Un cohete criogénico, señor@s, no es moco de pavo: el oxígeno permanece líquido entre los -183º y los -218º. Y las bombas que impulsan ese líquido letal a la cámara de combustión deben soportar esas temperaturas, y de yapa unas fuerzas G que te la cuento, porque giran a entre 30 y 35.000 rpm. Y todo sin hacerse pedazos por fragilización térmica de sus materiales. ¿De qué las hacen, esas bombas? ¿Qué lubricantes usan? Varotto no te lo va a decir y Héctor “Cacho” Otheguy, gerente de INVAP, el contratista principal de ingeniería de la CONAE, tampoco.

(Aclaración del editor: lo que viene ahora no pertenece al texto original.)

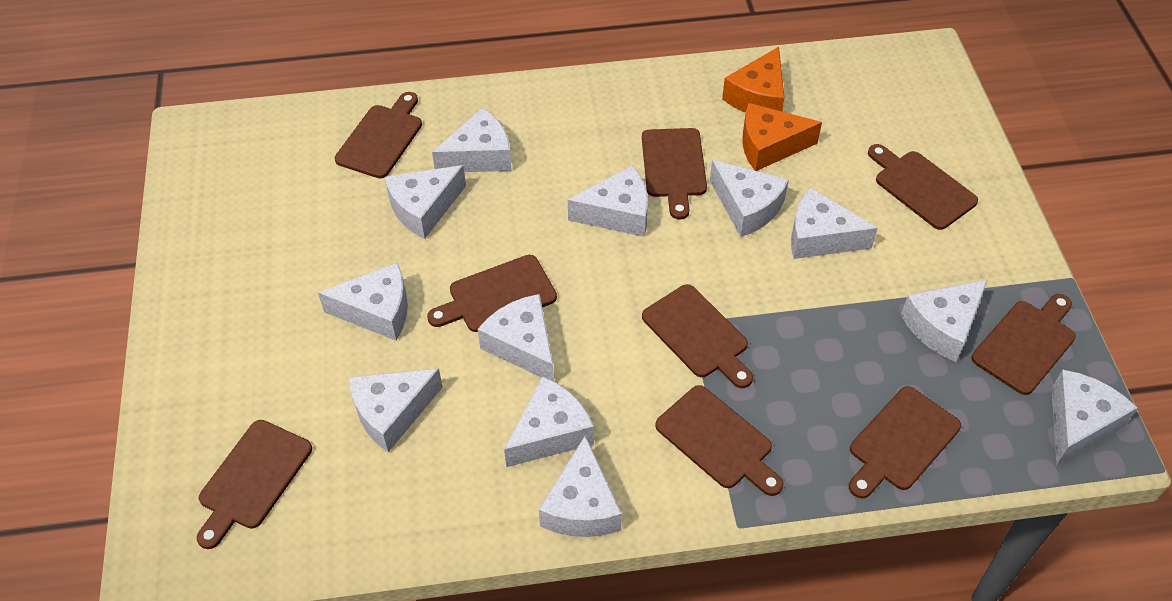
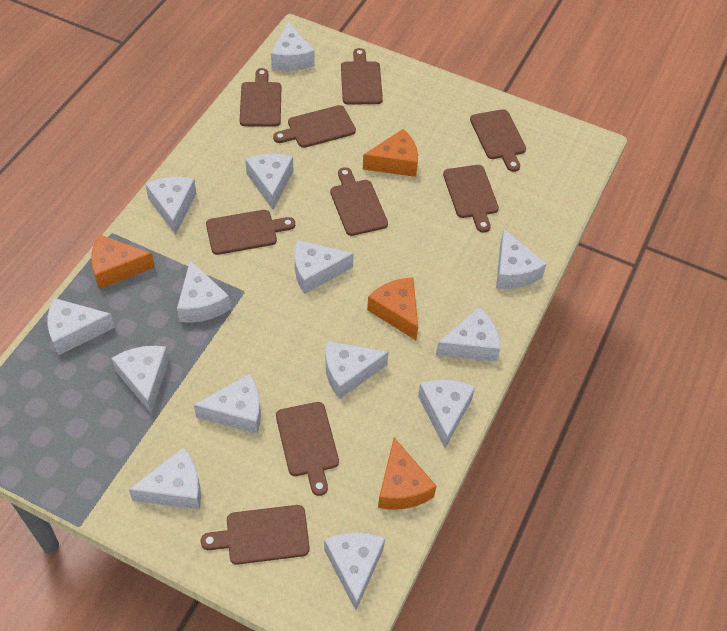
orange cheese: 2 -> 4
white cheese: 12 -> 14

Pero es todo “made in Argentina”. El proveedor externo que te quiera dejar en tierra, está fregado.

La segunda etapa usa propelentes líquidos más convencionales y “cincuentosos”, almacenables a temperatura ambiente: monometilhidracina como combustible y tetróxido de nitrógeno como comburente. Nada de creerse que son tan amigables: los derivados de la hidracina corroen tanques y caños titanio como lijas químicas, de modo que hay que cargarlos a último momento, y de yapa –en caso de derrame- son volátiles y muy tóxicos. Si los cohetes de combustión líquida fueran menos neuróticos, habría decenas de países con puesta en órbita propia. Sólo hay nueve. Y un aspirante: nosotros.

Las dos etapas en sí ya son una novedad para la Argentina, y la separación limpia y a tiempo, un riesgo tecnológico adicional. Me pongo nervioso de sólo contarlo.

Brasil estuvo muchos años tratando de llegar a esto y tiró el guante tras un accidente en lanzamiento el 22 de agosto de 2003 que mató a 23 personas, entre ellas parte de la plana mayor técnica de la Agencia Espacial Brasileira (AEB). Nadie pensó que los vecinos abandonarían, máxime con el éxito que han tenido como país aeronáutico desde 1969 gracias a Embraer, y menos que menos cuando Lula ganó las elecciones. Pero tiraron oficialmente la toalla en febrero de este año.

Los brasileños tenían una tecnología de propulsión más sencilla y lógica para cualquier debutante espacial. Es la misma que tuvimos en Argentina hasta que no nos dejaron: combustible sólido, una mezcla de gomas con oxidantes y aluminio finísimamente pulverizado llamada genéricamente “grano”. La usan todos los misiles aeronáuticos, y era lo que movía a nuestro Cóndor II antes de que llegaran Carlos Menem y Guido di Tella a destruirlo.